Physical and/or sexual abuse of a child is a criminal offence. Organisations may be required to notify national authorities when there are reasonable grounds for reporting abuse.
HOPE will not tolerate any form of coercion, intimidation, reprisal or retaliation against any HOPE representative who reports any form of abuse or exploitation, provides any information or other assistance in an investigation.
Vigilance in recruitment and selection
All persons covered by this policy must adhere to strict guidelines in the selection process for volunteers and others. The recruitment guidelines will be reviewed regularly and updated regularly to ensure that they accurately reflect child safe recruiting and screening standards. This will include:
We will not permit a person to work with children if they pose an unacceptable risk to children’s safety or wellbeing.

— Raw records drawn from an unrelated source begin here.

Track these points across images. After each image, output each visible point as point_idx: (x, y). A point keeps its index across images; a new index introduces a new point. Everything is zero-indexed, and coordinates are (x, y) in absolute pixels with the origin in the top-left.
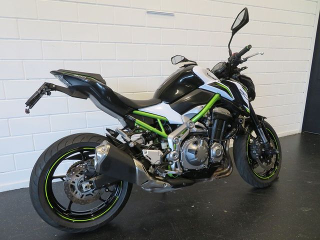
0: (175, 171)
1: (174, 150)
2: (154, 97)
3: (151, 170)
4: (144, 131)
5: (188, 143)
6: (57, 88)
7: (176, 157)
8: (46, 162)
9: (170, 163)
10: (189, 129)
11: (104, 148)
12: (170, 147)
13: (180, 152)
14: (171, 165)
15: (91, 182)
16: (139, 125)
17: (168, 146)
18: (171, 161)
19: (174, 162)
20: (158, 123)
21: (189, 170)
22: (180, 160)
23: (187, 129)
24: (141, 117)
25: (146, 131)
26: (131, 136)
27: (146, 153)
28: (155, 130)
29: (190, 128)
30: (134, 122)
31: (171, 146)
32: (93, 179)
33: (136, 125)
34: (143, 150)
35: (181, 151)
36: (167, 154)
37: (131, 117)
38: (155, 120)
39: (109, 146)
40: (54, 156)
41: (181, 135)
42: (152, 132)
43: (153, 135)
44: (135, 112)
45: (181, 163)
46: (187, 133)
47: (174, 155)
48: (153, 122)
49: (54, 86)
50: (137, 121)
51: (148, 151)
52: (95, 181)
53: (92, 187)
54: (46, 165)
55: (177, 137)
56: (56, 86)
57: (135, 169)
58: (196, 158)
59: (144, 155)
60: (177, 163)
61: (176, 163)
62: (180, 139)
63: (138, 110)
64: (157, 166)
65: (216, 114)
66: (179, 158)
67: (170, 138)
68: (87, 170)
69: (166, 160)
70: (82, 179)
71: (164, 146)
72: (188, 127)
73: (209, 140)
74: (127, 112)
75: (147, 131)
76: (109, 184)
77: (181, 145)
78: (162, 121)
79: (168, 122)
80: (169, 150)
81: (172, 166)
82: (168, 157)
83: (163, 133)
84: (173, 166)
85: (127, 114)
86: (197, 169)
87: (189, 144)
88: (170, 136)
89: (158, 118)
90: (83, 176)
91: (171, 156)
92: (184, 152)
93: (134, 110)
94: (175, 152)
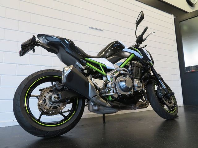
1: (111, 82)
2: (97, 56)
7: (113, 85)
12: (109, 80)
16: (89, 66)
18: (110, 88)
21: (122, 95)
27: (94, 80)
28: (99, 70)
29: (120, 71)
35: (116, 83)
36: (107, 83)
37: (84, 61)
38: (98, 65)
41: (115, 74)
46: (118, 73)
50: (88, 63)
52: (61, 94)
55: (112, 74)
57: (89, 83)
58: (126, 84)
60: (114, 90)
63: (88, 58)
65: (134, 64)
66: (115, 87)
71: (104, 79)
73: (132, 77)
75: (94, 70)
77: (115, 79)
83: (103, 72)
85: (81, 59)
88: (108, 74)
91: (110, 85)
93: (85, 58)
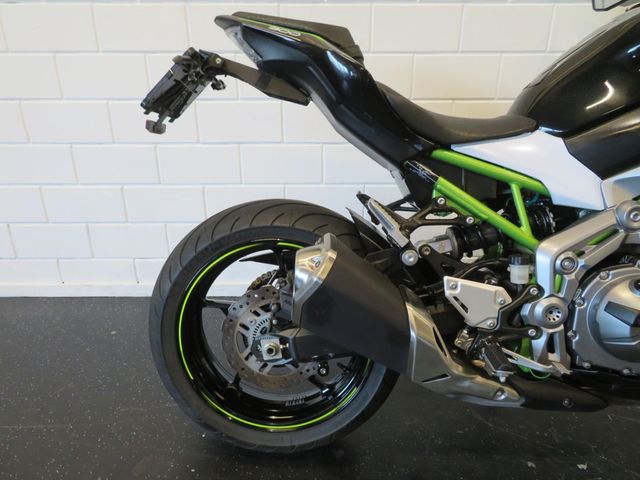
0: (543, 360)
1: (552, 295)
2: (511, 111)
3: (463, 340)
4: (461, 218)
5: (609, 280)
6: (227, 68)
7: (556, 317)
8: (184, 264)
9: (532, 332)
10: (622, 233)
11: (317, 257)
12: (541, 282)
13: (573, 302)
14: (534, 338)
15: (283, 340)
16: (446, 197)
17: (532, 276)
18: (537, 329)
19: (547, 331)
20: (511, 195)
21: (593, 367)
22: (567, 329)
23: (615, 232)
24: (455, 173)
25: (465, 218)
26: (412, 229)
27: (454, 287)
28: (497, 218)
29: (629, 230)
30: (430, 185)
31: (544, 278)
32: (289, 333)
33: (435, 194)
34: (446, 278)
35: (578, 301)
36: (527, 302)
37: (424, 170)
38: (503, 185)
39: (333, 255)
40: (201, 252)
41: (588, 249)
42: (485, 224)
43: (489, 234)
44: (441, 154)
45: (568, 340)
46: (612, 245)
47: (549, 310)
48: (495, 191)
49: (218, 61)
50: (443, 183)
51: (461, 282)
52: (295, 338)
53: (286, 354)
54: (182, 272)
55: (570, 254)
56: (225, 62)
57: (409, 336)
58: (633, 338)
59: (448, 293)
60: (557, 338)
61: (551, 338)
62: (581, 262)
63: (448, 148)
64: (484, 333)
66: (567, 322)
67: (546, 253)
68: (278, 305)
69: (516, 318)
70: (267, 325)
71: (518, 273)
72: (620, 224)
74: (412, 152)
75: (470, 220)
76: (331, 354)
77: (583, 282)
78: (526, 193)
79: (546, 198)
80: (534, 291)
81: (534, 342)
82: (526, 310)
83: (523, 232)
84: (540, 343)
85: (411, 159)
86: (626, 372)
87: (614, 285)
88: (545, 245)
89: (514, 181)
90: (268, 315)
91: (539, 309)
92: (587, 306)
93: (435, 148)
94: (554, 300)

We will not engage an individual with a criminal conviction related to children All personal information, and in particular police checks, will be treated in a sensitive and confidential manner.
All personnel working with children, including volunteers, will be asked to sign an Authority for a Police Check. Where a Police check cannot be obtained, all reasonable measures, including background and reference checks, will be undertaken to ensure the person does not pose a risk to children.
Training and Development
HOPE’s Child Protection Policy is made available to all HOPE representatives and others visiting or involved with HOPE projects. Child Protection Policy training will be available to all staff and further training upon request.
Use of child photos and information
Pictures, images, or other likenesses of children and/or information related to children that could compromise their care and protection will not be made available through any form of communication media. Images of children should not be accompanied be detailed information relating to their place of residence.